What you will do:
Write the next part of the article on the WWE 2K mobile game, picking up right after its last sentence.

WWE 2K was a professional wrestling video game developed by Visual Concepts and n-Space, and published by Take-Two Interactive for iOS and Android devices. It is the first mobile video game to be published under the WWE 2K brand.

Gameplay
WWE 2K is a simulation-style wrestling that features authentic in-ring WWE action where you can train yourself to get better at the game anytime you play the game without having to reach any specific point, play in a career mode with a created superstar or a WWE superstar, create your own superstar, play live multiplayer matches and unlock rewards to further customize your created superstar. The roster and venue's is very limited to 4 arenas, 19 WWE superstars which sees the current and legends of John Cena, Brock Lesnar, Hulk Hogan, Sting, Triple H, Undertaker, Daniel Bryan, Seth Rollins, Dean Ambrose, Roman Reigns, Batista, Kane, Bray Wyatt, Big Show, Wade Barrett, Cesaro, Rusev, Randy Orton and Sheamus.

Information given:
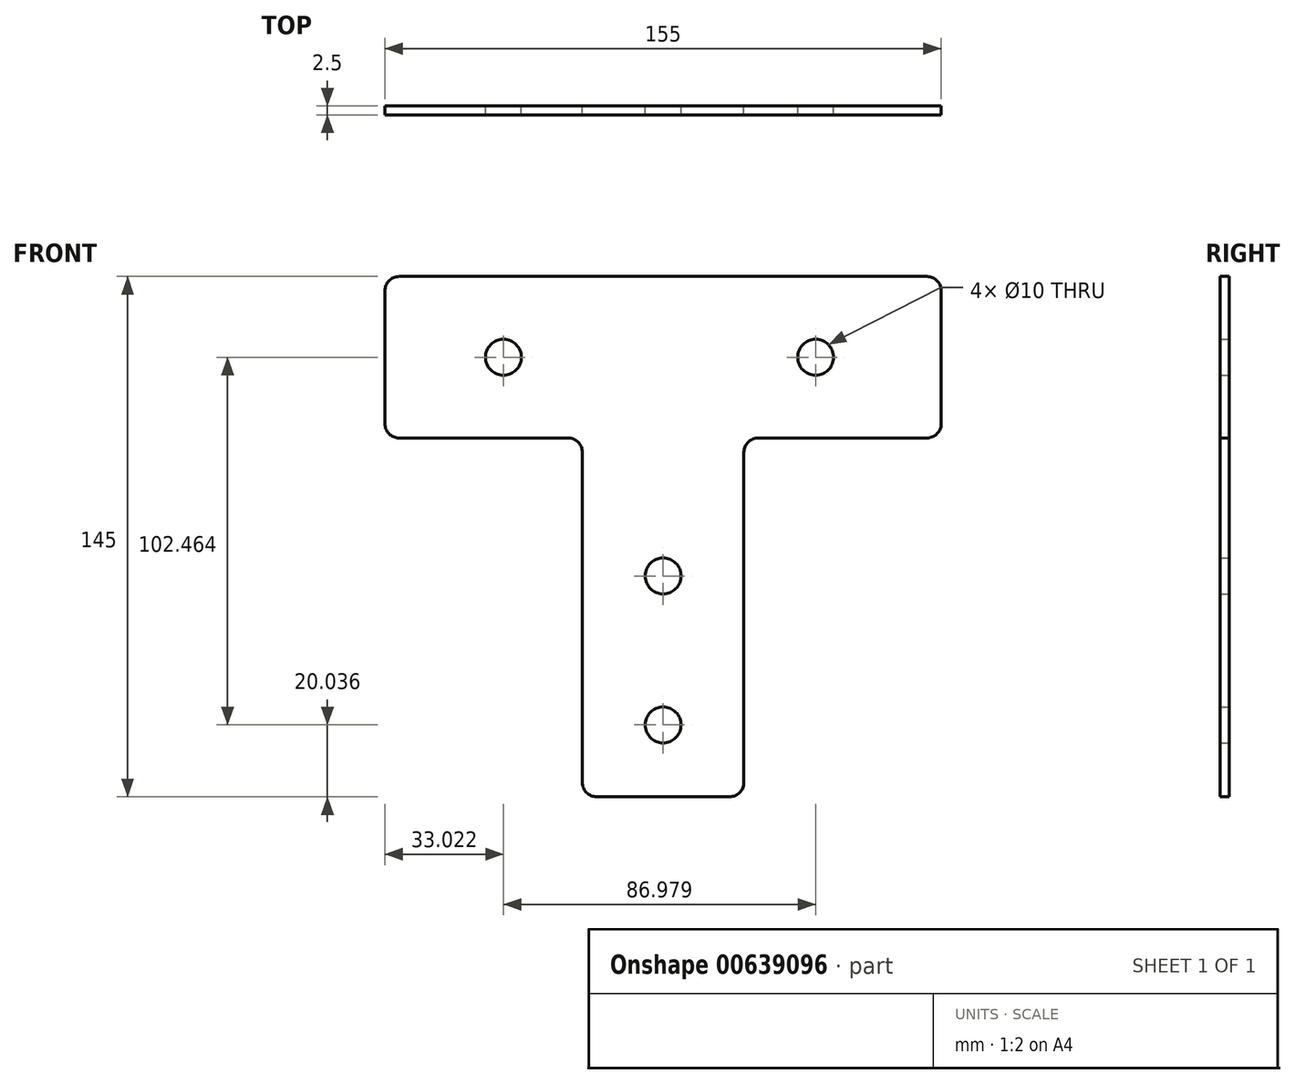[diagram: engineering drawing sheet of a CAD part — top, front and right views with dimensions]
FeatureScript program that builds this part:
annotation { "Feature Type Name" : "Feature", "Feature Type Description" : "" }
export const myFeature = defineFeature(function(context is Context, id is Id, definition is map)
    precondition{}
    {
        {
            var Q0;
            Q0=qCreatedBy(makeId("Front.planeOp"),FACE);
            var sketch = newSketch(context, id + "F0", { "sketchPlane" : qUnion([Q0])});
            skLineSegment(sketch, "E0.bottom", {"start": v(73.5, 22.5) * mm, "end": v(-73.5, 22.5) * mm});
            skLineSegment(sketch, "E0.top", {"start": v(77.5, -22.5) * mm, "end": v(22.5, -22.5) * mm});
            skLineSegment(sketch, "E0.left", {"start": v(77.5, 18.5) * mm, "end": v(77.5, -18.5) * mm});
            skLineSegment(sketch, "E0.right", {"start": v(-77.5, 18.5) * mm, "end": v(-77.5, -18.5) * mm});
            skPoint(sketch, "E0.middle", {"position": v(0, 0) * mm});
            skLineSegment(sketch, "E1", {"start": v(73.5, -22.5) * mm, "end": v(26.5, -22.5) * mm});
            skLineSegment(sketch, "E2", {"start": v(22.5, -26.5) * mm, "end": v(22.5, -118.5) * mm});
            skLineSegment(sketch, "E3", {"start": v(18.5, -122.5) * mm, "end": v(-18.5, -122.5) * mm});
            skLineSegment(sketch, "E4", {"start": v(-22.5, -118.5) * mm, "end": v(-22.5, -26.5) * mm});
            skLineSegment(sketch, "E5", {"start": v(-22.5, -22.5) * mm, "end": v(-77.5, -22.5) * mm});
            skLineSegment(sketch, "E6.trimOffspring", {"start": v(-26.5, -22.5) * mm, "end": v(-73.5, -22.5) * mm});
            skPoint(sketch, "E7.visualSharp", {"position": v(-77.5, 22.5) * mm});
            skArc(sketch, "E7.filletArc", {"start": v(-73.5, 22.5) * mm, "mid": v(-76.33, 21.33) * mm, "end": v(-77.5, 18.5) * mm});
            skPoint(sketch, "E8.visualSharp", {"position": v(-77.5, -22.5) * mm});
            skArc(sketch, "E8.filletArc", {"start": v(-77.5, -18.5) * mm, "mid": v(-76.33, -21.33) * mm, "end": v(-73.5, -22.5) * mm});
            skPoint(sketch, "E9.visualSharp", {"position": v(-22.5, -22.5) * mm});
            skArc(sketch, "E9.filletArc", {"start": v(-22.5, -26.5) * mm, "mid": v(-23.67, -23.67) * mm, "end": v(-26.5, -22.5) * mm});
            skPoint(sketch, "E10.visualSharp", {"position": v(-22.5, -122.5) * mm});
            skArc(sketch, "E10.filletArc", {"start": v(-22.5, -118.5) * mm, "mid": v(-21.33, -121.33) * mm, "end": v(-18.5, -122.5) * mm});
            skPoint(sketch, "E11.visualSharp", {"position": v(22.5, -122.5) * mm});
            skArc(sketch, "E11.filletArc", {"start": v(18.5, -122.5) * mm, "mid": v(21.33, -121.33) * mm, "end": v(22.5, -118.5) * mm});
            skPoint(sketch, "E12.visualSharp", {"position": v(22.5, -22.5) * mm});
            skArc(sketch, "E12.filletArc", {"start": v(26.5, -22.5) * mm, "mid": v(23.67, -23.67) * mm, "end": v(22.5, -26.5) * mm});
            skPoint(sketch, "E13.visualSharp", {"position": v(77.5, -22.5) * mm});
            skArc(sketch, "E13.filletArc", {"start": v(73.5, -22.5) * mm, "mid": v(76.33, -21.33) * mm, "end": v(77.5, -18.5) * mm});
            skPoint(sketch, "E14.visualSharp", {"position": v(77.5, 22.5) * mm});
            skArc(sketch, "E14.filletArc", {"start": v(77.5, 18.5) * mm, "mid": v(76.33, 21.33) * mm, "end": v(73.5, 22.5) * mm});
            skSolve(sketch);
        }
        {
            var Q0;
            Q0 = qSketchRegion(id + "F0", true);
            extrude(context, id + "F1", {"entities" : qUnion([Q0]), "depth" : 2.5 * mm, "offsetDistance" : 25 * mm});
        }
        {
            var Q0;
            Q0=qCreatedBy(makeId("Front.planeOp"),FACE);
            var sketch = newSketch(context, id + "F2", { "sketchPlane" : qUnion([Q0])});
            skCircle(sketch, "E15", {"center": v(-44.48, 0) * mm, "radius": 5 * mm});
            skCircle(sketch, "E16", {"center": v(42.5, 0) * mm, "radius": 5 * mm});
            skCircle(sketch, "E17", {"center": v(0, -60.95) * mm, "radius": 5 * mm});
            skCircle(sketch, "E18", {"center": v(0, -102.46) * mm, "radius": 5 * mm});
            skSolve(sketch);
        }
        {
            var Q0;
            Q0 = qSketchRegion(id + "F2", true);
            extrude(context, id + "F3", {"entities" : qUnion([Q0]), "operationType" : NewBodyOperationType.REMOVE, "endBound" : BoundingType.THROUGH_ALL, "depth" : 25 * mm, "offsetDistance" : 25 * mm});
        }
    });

Task response:
This game features swipe and touch controls for grappling, striking, running, climbing and other actions. There are some comprehensive movesets for each superstar to pull off while you're playing a match. Also, the comeback ability and full entrances is in the game as well. Additionally, There are three fan-favorite match types to play inside a one-on-one versus only:

 singles match: a standard match that can be won by pinfall or submission.

 steel cage match: a cage match that can be won by escaping the cage.

 no disqualification match: a weapons match that can be won by pinfall or submission.

Reception
Nick Tylwalk of Gamezebo.com rated the game 3.5/5 stars and he praised the controls, the multiplayer feature and stated there is "plenty of WWE authenticity in graphics and audio", but the negatives of the game are the fact it 'leaves you wanting more' and the game is slow and imprecise in the gameplay. Bryan Vore of Game Informer criticised the game's in-ring combat options, limited match types, career mode and stated that "WWE 2K is a bare-bones, yet mechanically functional mobile title".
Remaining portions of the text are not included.